**Work request**
Copy every record exactly, and keep the pictures out.

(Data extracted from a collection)
************

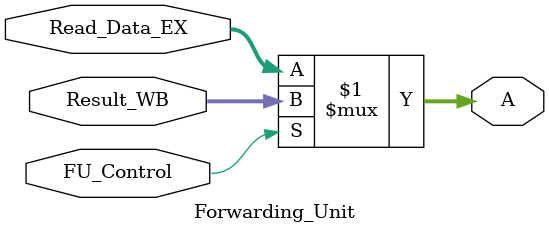
<source format=v>
`timescale 1ns / 1ps
module Forwarding_Unit(
	input FU_Control,
	input [7:0] Result_WB,
	input [7:0] Read_Data_EX,
	output [7:0] A
    );
	
	assign A = (FU_Control)?Result_WB:Read_Data_EX;
	
endmodule

</source>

************

**Result below**
<source format=v>
`timescale 1ns / 1ps
module Forwarding_Unit(
	input FU_Control,
	input [7:0] Result_WB,
	input [7:0] Read_Data_EX,
	output [7:0] A
    );
	
	assign A = (FU_Control)?Result_WB:Read_Data_EX;
	
endmodule

</source>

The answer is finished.